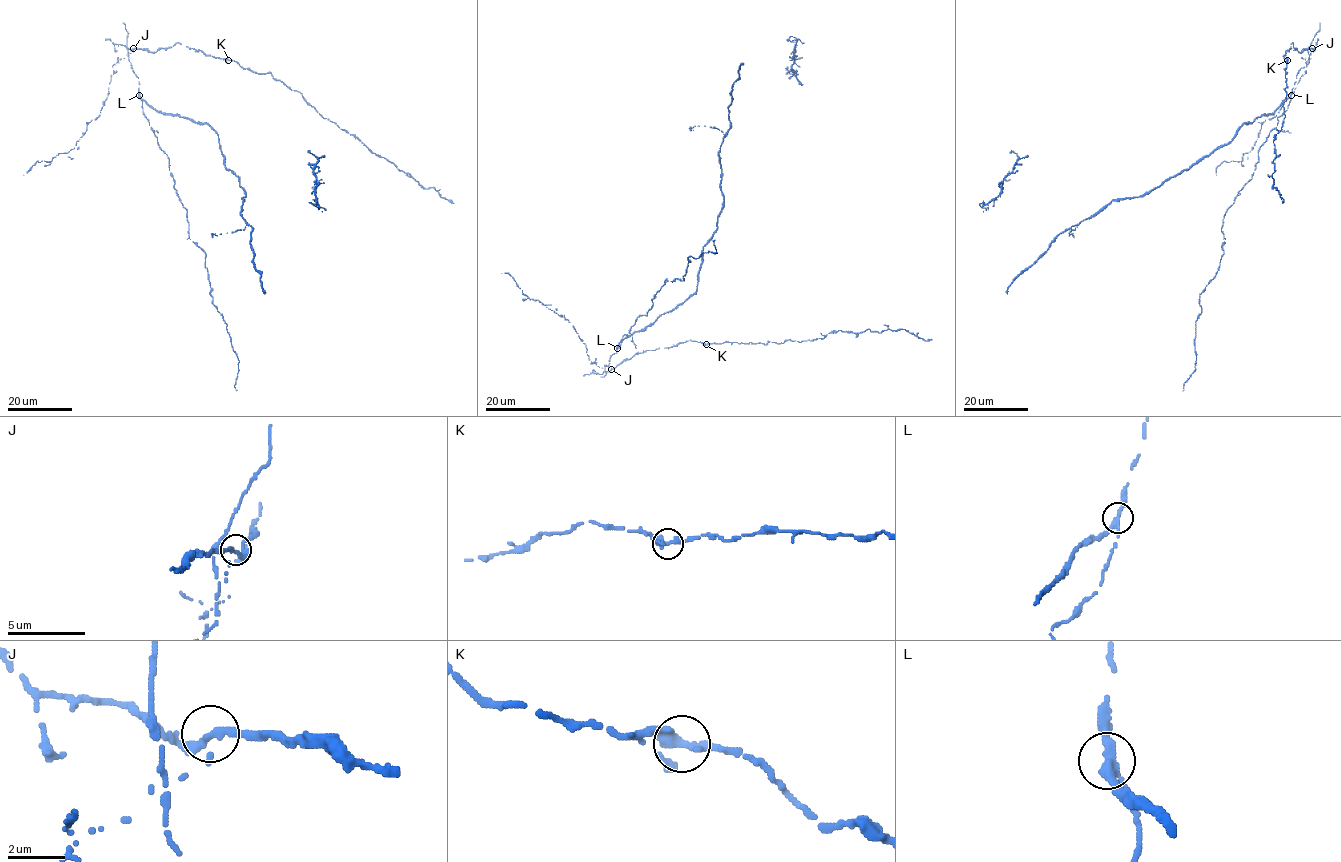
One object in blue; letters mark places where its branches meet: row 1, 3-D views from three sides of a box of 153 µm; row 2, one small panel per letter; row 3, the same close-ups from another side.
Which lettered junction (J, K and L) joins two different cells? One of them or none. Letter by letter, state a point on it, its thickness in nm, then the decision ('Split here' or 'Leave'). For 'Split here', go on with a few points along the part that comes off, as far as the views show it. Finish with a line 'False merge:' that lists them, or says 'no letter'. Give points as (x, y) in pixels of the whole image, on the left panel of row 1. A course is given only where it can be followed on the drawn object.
J: Place: (133, 48). Thickness 240 nm. Leave
K: Place: (228, 60). Thickness 300 nm. Leave
L: Place: (139, 95). Thickness 280 nm. Split here. Course of the part to remove: (139, 95), (218, 136), (224, 166), (245, 190), (241, 214), (253, 229), (265, 293)
False merge: L

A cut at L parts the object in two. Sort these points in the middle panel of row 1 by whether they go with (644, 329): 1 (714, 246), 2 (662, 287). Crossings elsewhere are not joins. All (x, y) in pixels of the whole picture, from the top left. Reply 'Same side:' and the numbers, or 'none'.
Same side: none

==============================

## Instructions to follow
A verbatim transcription of the records, pictures excluded, is the required output.

## Response box
One object in blue; letters mark places where its branches meet: row 1, 3-D views from three sides of a box of 153 µm; row 2, one small panel per letter; row 3, the same close-ups from another side.
Which lettered junction (J, K and L) joins two different cells? One of them or none. Letter by letter, state a point on it, its thickness in nm, then the decision ('Split here' or 'Leave'). For 'Split here', go on with a few points along the part that comes off, as far as the views show it. Finish with a line 'False merge:' that lists them, or says 'no letter'. Give points as (x, y) in pixels of the whole image, on the left panel of row 1. A course is given only where it can be followed on the drawn object.
J: Place: (133, 48). Thickness 240 nm. Leave
K: Place: (228, 60). Thickness 300 nm. Leave
L: Place: (139, 95). Thickness 280 nm. Split here. Course of the part to remove: (139, 95), (218, 136), (224, 166), (245, 190), (241, 214), (253, 229), (265, 293)
False merge: L

A cut at L parts the object in two. Sort these points in the middle panel of row 1 by whether they go with (644, 329): 1 (714, 246), 2 (662, 287). Crossings elsewhere are not joins. All (x, y) in pixels of the whole picture, from the top left. Reply 'Same side:' and the numbers, or 'none'.
Same side: none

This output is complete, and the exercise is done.